短暫的假期過後,宋揚每個月隻能回家一趟,爺倆的關係越來越緩和了,而且,漸漸地、默默地有了一些親近。
有一回,宋揚從學校回家,驚訝地發現家裏幾乎成了一個工廠!
這段時間老宋在後院幹得熱火朝天,滿地的石頭,兩個大磨盤被電驢子拖著轉來轉去。老宋認準了一個新的發家致富門路:磨金子!
金子,每克可以賣到一百多元。
一向與土地、泥石打交道的老宋被這項事業深深地打動,他表現出的熱情甚於以前他做的任何一件事情。“金子”讓老宋近乎於癡狂了,尤其是第一塊金子被他實實在在地煉了出來的時候,他的這種癡狂更是無以複加。
宋揚的母親身體羸弱,但是老宋金磨需要24小時運轉,所以可以說從采購金礦石到金子最後被提煉出來,老宋是全身心地在投入,一個人撐起幾乎所有的工作,但是他仍樂此不疲,以前他和宋揚感慨:“現在我能做的,隻是扶著咱家的磨棍不倒,現在掙個錢可真他媽的不容易。”他說的那個“磨”,原是指那種磨糧的磨,現在給了他個金磨,老宋幾乎是用盡力量推著磨在跑、在飛了。因為這個磨不僅能磨出糧食來,還能磨出飛黃騰達來。
——這可不是什麽稀奇事,因為從今年這個鄉被發現有金子後,很多人因為采礦和磨金子而暴富,富得超出老實本分的鄉裏人的想象。它無疑給這個原本平靜祥和的鄉村注入一針興奮劑,一切由此開始發生變化。
宋揚對磨出來這玩藝兒的老宋不由得有了滿心的崇拜。老宋在村裏還是頭一戶。另外磨金子也得有魄力:單單一套設備就得要一萬多,這錢全是老宋借的。
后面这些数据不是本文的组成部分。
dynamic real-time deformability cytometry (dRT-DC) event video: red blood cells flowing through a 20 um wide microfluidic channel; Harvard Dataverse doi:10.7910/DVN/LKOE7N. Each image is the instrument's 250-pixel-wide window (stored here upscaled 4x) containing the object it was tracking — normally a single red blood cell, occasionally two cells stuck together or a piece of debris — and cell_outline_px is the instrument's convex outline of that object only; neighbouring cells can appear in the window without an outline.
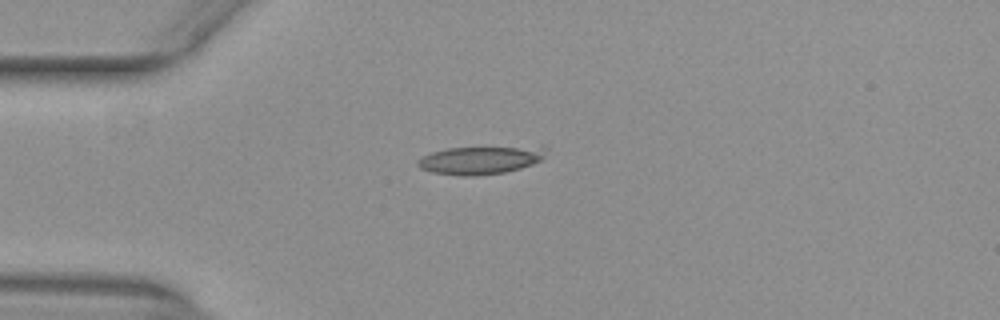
{"species": "common noctule bat (a hibernating species)", "species_latin": "Nyctalus noctula", "temperature_condition": "warm", "stored_images_in_passage": 34, "camera_frame_rate_fps": 3000, "um_per_image_px": 0.085, "animal": {"sex": "female", "body_mass_g": 29.2, "forearm_length_mm": 56.3}, "frame": {"image": 1, "passage_image": 1, "time_ms": 0.0, "image_size_px": [1000, 320], "cell_outline_px": [[548, 148], [544, 156], [540, 160], [532, 164], [520, 168], [504, 172], [472, 176], [464, 176], [432, 172], [420, 168], [416, 164], [416, 160], [432, 152], [448, 148], [544, 144]], "centroid_in_image_um": [40.94, 13.55], "position_along_channel_um": 44.1, "area_um2": 21.68}}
但是,宋揚第二個月回來的時候就對現狀開始擔憂了,這與他的市晚報通訊員身份有關。
首先,他陪老宋去礦山進一批金礦石。這一路上的所見所聞讓他無比震驚:例如為利益打群架,聽說有勝的那一方礦長,撿了碎耳朵斷手指回去喂比人壯的看礦狼狗;例如塌方,有一次一下子死了八個人,全是外地民工,但是礦頭兒卻依著土辦法給他們家人幾個錢私了了;還有搶劫殺人,例如原本雇的外地大塊頭保鏢,最後卻殺了老板全家帶著好幾公斤的金子跑了,等等,這些故事被那些原本是農民,現在是采礦工人們津津有味地提起來、談論著,他們此時仿佛就是一夥新時期的梁山好漢,聚在這個山上,劫山的富濟自己的貧,一切仿佛都像他亂糟糟的家一樣沒了秩序,加上生態破壞、環境嚴重破壞等等,這個原本天高皇帝遠、安居樂業的小村子幾乎成了法律真空地帶。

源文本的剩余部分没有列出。